Achieving Zero Downtime Deployment
- by MattW
I am trying to achieve zero downtime deployments so I can deploy less during off hours and more during "slower" hours - or anytime, in theory.
My current setup, somewhat simplified:
Web Server A (.NET App)
Web Server B (.NET App)
Database Server (SQL Server)
My current deployment process:
"Stop" the sites on both Web Server A and B
Upgrade the database schema for the version of the app being deployed
Update Web Server A
Update Web Server B
Bring everything back online
Current Problem
This leads to a small amount of downtime each month - about 30 mins. I do this during off hours, so it isn't a huge problem - but it is something I'd like to get away from.
Also - there is no way to really go 'back'. I don't generally make rollback DB scripts - only upgrade scripts.
Leveraging The Load Balancer
I'd love to be able to upgrade one Web Server at a time. Take Web Server A out of the load balancer, upgrade it, put it back online, then repeat for Web Server B.

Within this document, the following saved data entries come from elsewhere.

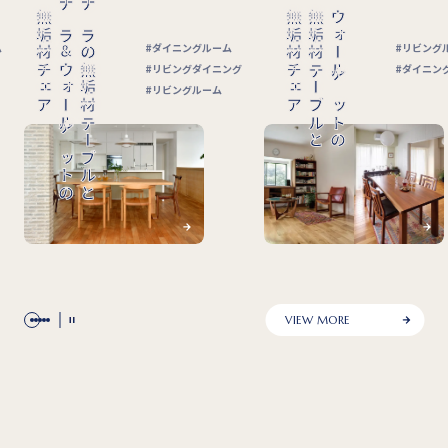
無垢材チェア
無垢材テーブルと
ウォールナットの
無垢材チェア
無垢材ラウンドテーブルと
ナラの
ルーム
リビングルーム
イニング
ダイニングルーム
ーム
VIEW MORE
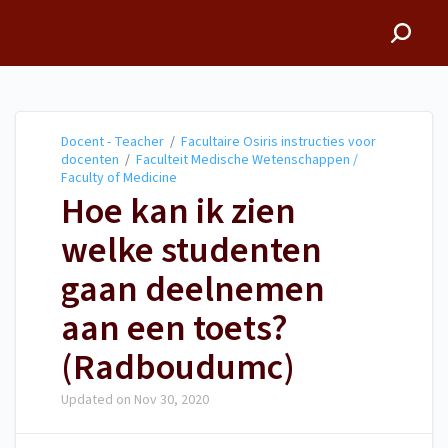
Docent - Teacher
Docent - Teacher
/
Facultaire Osiris instructies voor
docenten
/
Faculteit Medische Wetenschappen /
Faculty of Medicine
Hoe kan ik zien
welke studenten
gaan deelnemen
aan een toets?
(Radboudumc)
Updated on
Nov 30, 2020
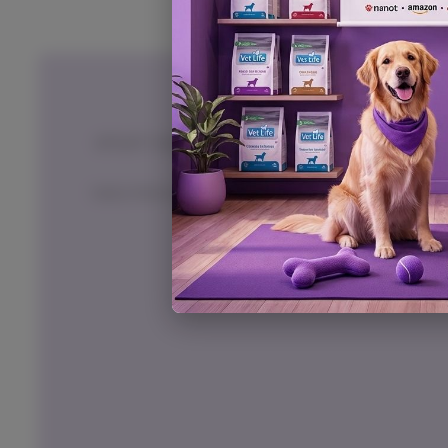
י
ם
ו
ח
ים
ת
ו
, בתוך 14 יום,
באריזתם המקורית
ובכפוף לתשלום
ל
י
ל המוצר בעת החזרה, למעט אם נובע מפגם מהותי במוצר.
ם
T
r
o
p
i
c
l
e
a
n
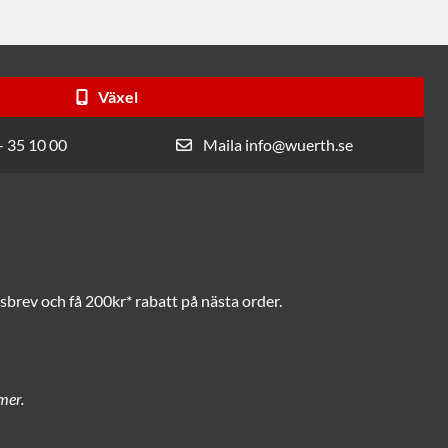
Växel
- 35 10 00
Maila info@wuerth.se
brev och få 200kr* rabatt på nästa order.
mer.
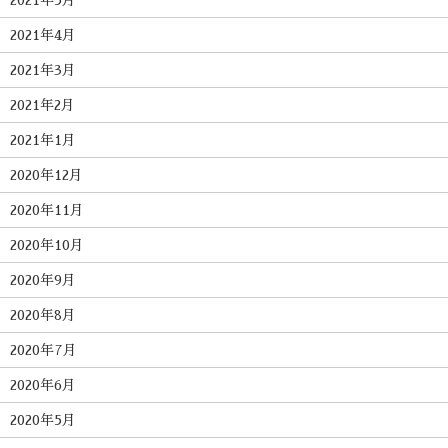
2021年5月
2021年4月
2021年3月
2021年2月
2021年1月
2020年12月
2020年11月
2020年10月
2020年9月
2020年8月
2020年7月
2020年6月
2020年5月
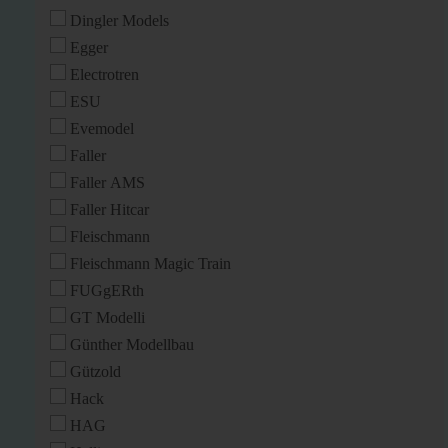
Dingler Models
Egger
Electrotren
ESU
Evemodel
Faller
Faller AMS
Faller Hitcar
Fleischmann
Fleischmann Magic Train
FUGgERth
GT Modelli
Günther Modellbau
Gützold
Hack
HAG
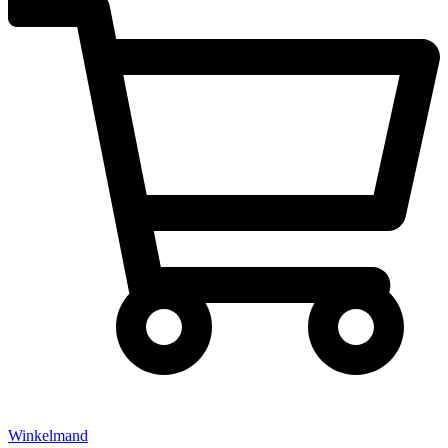
Winkelmand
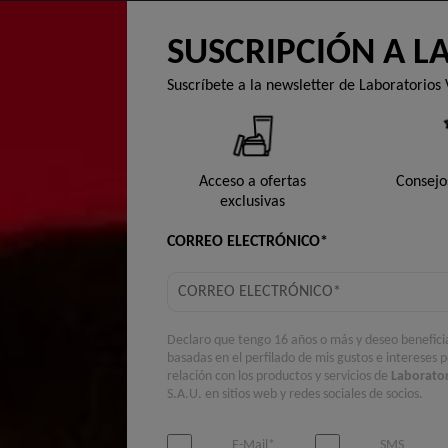
SUSCRIPCIÓN A L
Suscríbete a la newsletter de Laboratorios 
LLO
PROTECCIÓN SOLAR
DESODORANTES
RUTIN
Acceso a ofertas
Consejo
TU SALUD INTEGRATIVA
exclusivas
CORREO ELECTRÓNICO*
Declaro que tengo 16 años o más y deseo benefici
basadas en el perfilado de mis gustos e intereses 
relación con los productos y servicios de
Laborator
S.A.U. en sitios web y redes sociales de socios.
E-Mail*
SMS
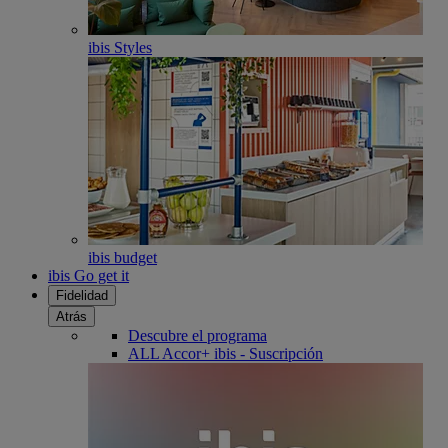
ibis Styles
ibis budget
ibis Go get it
Fidelidad
Atrás
Descubre el programa
ALL Accor+ ibis - Suscripción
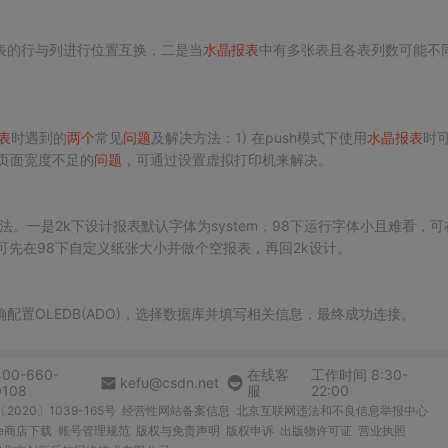
表的行与列进行位置互换，二是当
水晶报表
中有多张表且各表列数可能不
表
时遇到的
两个
常见
问题
及解决方法：1) 在push模式下使用
水晶报表
时
表页面宽度不足的
问题
，可通过设置虚拟打印机来解决。
法。一是2k下设计报表默认字体为system，98下运行字体小且难看，可
可先在98下自定义纸张大小并做个空报表，再回2k设计。
配置OLEDB(ADO)，选择数据库并填写相关信息，最终成功连接。
400-660-
在线客
工作时间 8:30-
kefu@csdn.net
0108
服
22:00
2020〕1039-165号
经营性网站备案信息
北京互联网违法和不良信息举报中心
me商店下载
账号管理规范
版权与免责声明
版权申诉
出版物许可证
营业执照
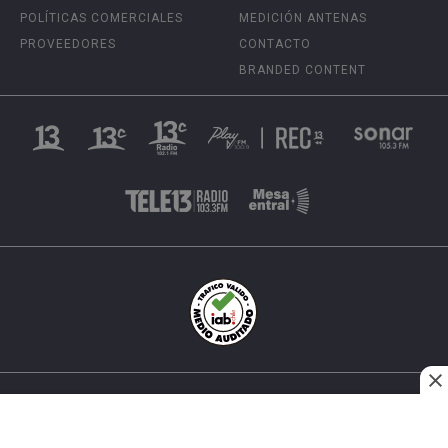
POLÍTICAS COMERCIALES
MEDICIÓN ANTENAS
PROVEEDORES
CONTACTO
BRANDED CONTENT
INÉS MATTE URREJOLA #0848, SANTIAGO, CHILE
FONO (562) 2 251 4000 © TODOS LOS DERECHOS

The problem is the database. Each version of my software will need to execute against a different version of the database - so I am sort of "stuck".
Possible Solution
A current solution I am considering is adopting the following rules:
Never delete a database table.
Never delete a database column.
Never rename a database column.
Never reorder a column.
Every stored procedure must be versioned.
Meaning - 'spFindAllThings' will become 'spFindAllThings_2' when it is edited.
Then it becomes 'spFindAllThings_3' when edited again.
Same rule applies to views.
While, this seems a bit extreme - I think it solves the problem. Each version of the application will be hitting the DB in a non breaking way. The code expects certain results from the views/stored procedures - and this keeps that 'contract' valid. The problem is - it just seeps sloppy. I know I can clean up old stored procedures after the app is deployed for awhile, but it just feels dirty. Also - it depends on all of the developers following these rule, which will mostly happen, but I imagine someone will make a mistake.
Finally - My Question
Is this sloppy or hacky?
Is anybody else doing it this way?
How are other people solving this problem?